• **What is being asked**
Reproduce the passage below about actor Ezra Buzzington in full, word for word.

• **Passage shown**
# # #

Ezra Buzzington is an American character actor in film and television. A figure in underground cinema, Buzzington is also the founder of the Seattle Fringe Festival and co-founder of the New York International Fringe Festival.

Career 
With over 60 film credits (and dozens of television appearances), Buzzington has been referred to as "the Dennis Hopper of underground cinema". He has played characters ranging from "Weird Al the Waiter" in Ghost World to "Goggle" (a mutant) in The Hills Have Eyes and Tudley in the Crime thriller film The Chair. He also appeared in the Academy Award-winning Best Picture The Artist. He has worked with directors David Fincher (twice), Alexandre Aja (twice), Terry Zwigoff (twice), Rob Zombie (twice), David Slade (four times), Steven Spielberg, Christopher Nolan, Paul Thomas Anderson, George Clooney, Clint Eastwood and the Farrelly Brothers (also twice). He was a series regular in the role of Oswald Eisengrim on NBC's Crossbones opposite John Malkovich's Blackbeard, recurred on NBC's Law & Order True Crime as DDA Elliot Alhadeff, recurred on ABC's The Middle as the hard of hearing co-worker of Neil Flynn's character, starred in an episode of CBS's How I Met Your Mother and made several appearances on Justified for FX.

# # #

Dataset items

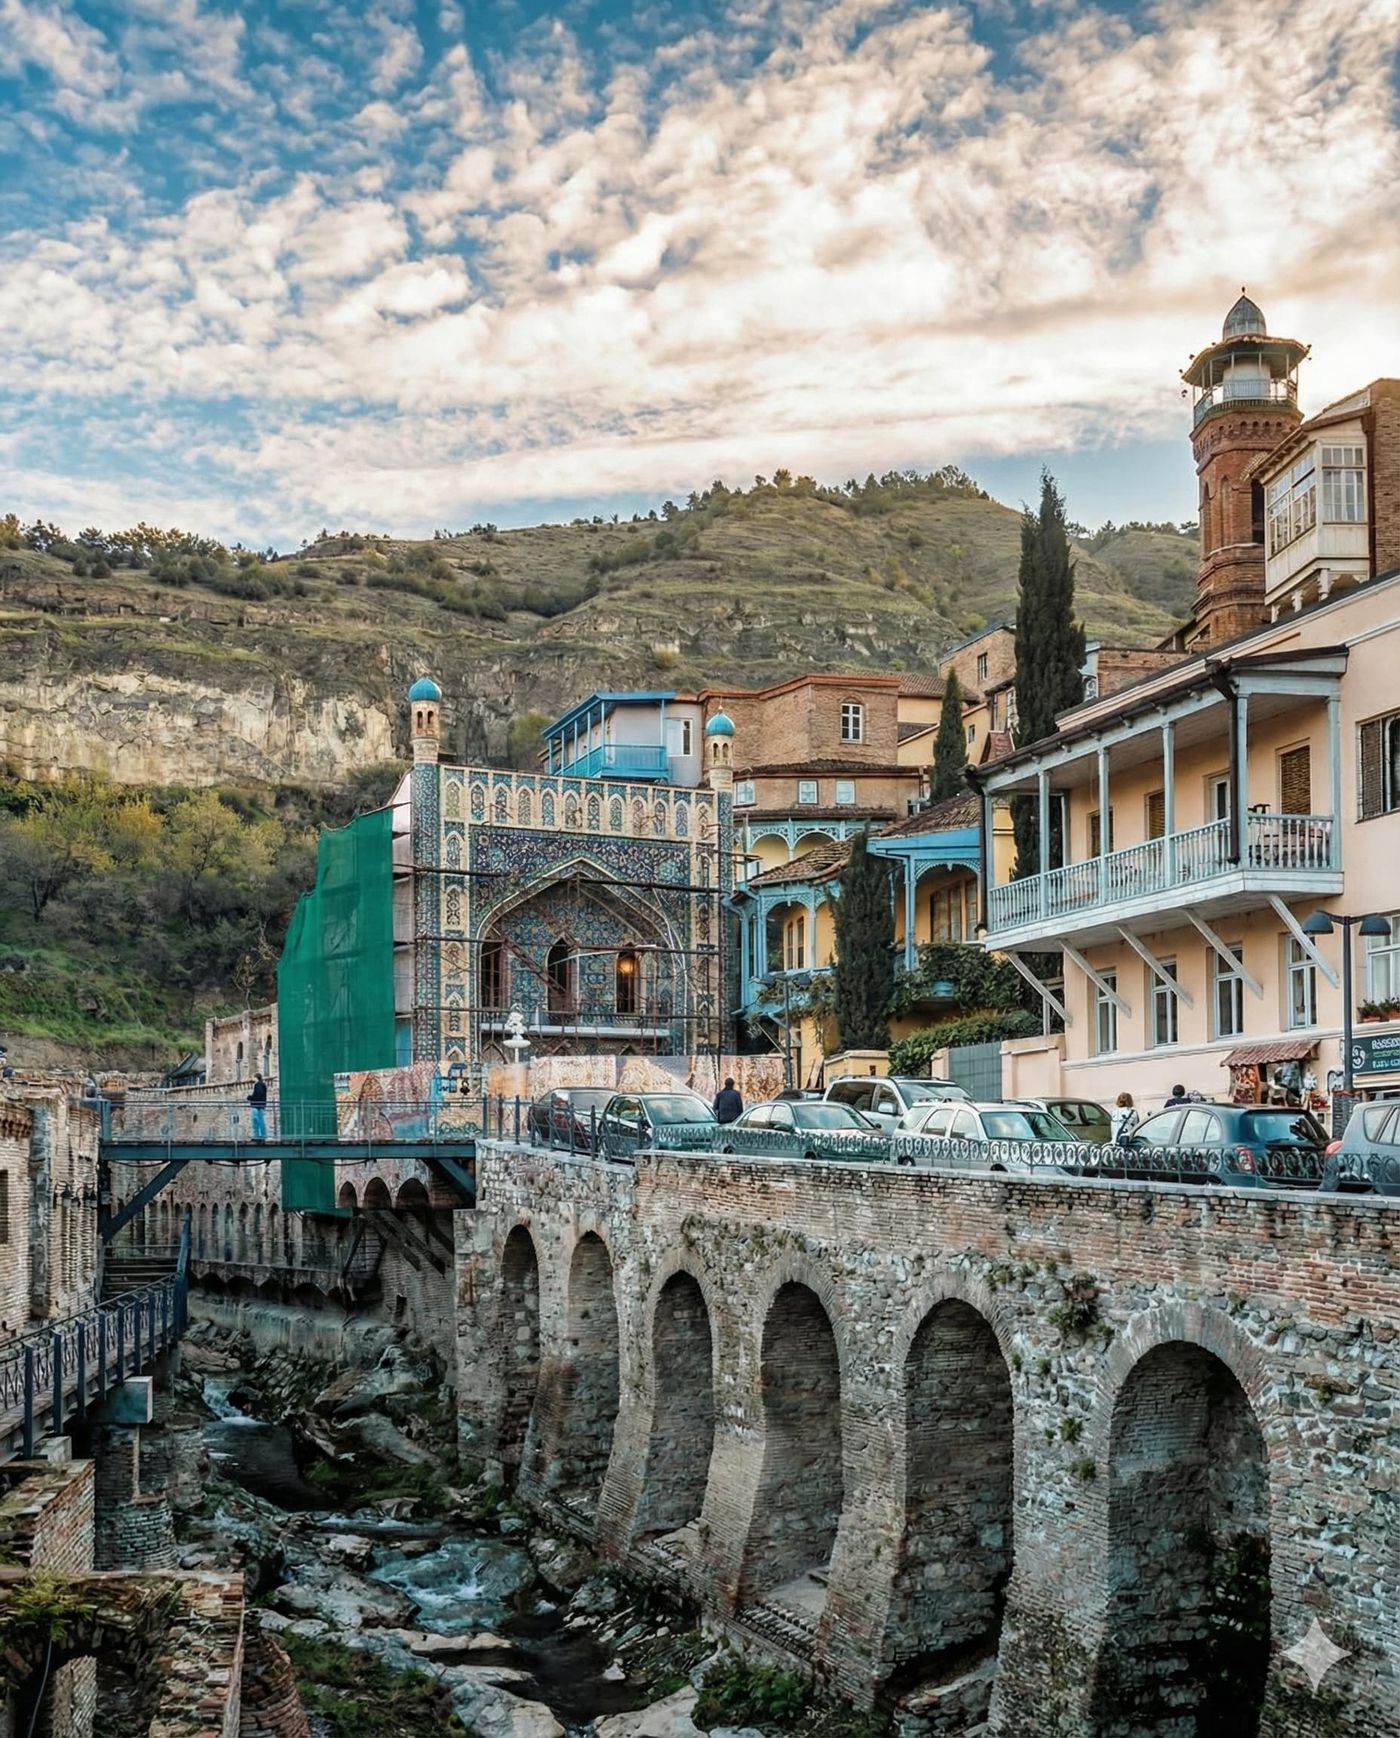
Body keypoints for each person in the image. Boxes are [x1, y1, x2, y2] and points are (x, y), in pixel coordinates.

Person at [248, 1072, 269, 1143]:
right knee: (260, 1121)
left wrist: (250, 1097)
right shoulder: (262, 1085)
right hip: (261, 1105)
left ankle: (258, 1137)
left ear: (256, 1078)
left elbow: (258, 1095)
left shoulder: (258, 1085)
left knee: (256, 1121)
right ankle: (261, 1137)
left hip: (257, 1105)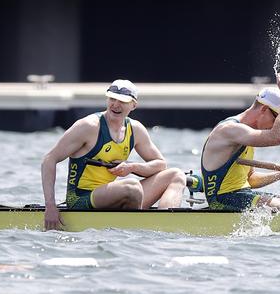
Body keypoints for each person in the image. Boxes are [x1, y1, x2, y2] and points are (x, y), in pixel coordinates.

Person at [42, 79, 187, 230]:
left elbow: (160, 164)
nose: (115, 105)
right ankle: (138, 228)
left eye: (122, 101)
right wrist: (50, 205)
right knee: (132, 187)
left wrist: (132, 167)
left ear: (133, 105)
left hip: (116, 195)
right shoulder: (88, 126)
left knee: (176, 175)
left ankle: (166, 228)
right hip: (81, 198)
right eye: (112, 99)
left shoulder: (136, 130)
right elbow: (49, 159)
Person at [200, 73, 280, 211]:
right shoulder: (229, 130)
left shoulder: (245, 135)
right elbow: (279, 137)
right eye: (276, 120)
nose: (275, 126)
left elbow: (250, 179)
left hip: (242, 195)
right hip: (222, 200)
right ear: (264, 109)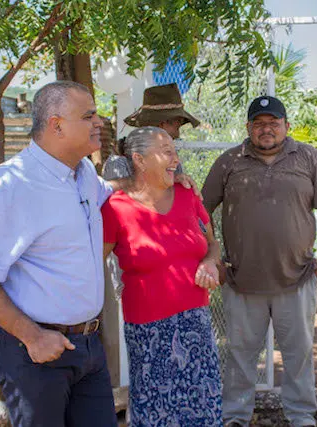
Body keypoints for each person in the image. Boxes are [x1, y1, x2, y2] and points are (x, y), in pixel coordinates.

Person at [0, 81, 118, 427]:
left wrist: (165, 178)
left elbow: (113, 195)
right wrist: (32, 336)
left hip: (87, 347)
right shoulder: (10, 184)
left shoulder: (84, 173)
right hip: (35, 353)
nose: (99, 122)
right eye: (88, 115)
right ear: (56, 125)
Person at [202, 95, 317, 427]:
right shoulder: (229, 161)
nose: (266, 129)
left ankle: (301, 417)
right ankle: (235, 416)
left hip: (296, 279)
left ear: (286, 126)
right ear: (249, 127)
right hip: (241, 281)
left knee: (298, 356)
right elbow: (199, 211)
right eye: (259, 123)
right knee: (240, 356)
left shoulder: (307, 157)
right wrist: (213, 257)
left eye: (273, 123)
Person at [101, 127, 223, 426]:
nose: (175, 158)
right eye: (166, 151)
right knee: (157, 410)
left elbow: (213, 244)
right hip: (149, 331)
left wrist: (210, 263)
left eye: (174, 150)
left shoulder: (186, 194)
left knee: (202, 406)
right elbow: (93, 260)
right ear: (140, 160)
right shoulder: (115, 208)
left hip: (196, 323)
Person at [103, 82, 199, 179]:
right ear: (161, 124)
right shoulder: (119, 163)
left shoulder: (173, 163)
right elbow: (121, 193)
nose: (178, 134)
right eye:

# # #

• **Response area**
Ezra Buzzington is an American character actor in film and television. A figure in underground cinema, Buzzington is also the founder of the Seattle Fringe Festival and co-founder of the New York International Fringe Festival.

Career 
With over 60 film credits (and dozens of television appearances), Buzzington has been referred to as "the Dennis Hopper of underground cinema". He has played characters ranging from "Weird Al the Waiter" in Ghost World to "Goggle" (a mutant) in The Hills Have Eyes and Tudley in the Crime thriller film The Chair. He also appeared in the Academy Award-winning Best Picture The Artist. He has worked with directors David Fincher (twice), Alexandre Aja (twice), Terry Zwigoff (twice), Rob Zombie (twice), David Slade (four times), Steven Spielberg, Christopher Nolan, Paul Thomas Anderson, George Clooney, Clint Eastwood and the Farrelly Brothers (also twice). He was a series regular in the role of Oswald Eisengrim on NBC's Crossbones opposite John Malkovich's Blackbeard, recurred on NBC's Law & Order True Crime as DDA Elliot Alhadeff, recurred on ABC's The Middle as the hard of hearing co-worker of Neil Flynn's character, starred in an episode of CBS's How I Met Your Mother and made several appearances on Justified for FX.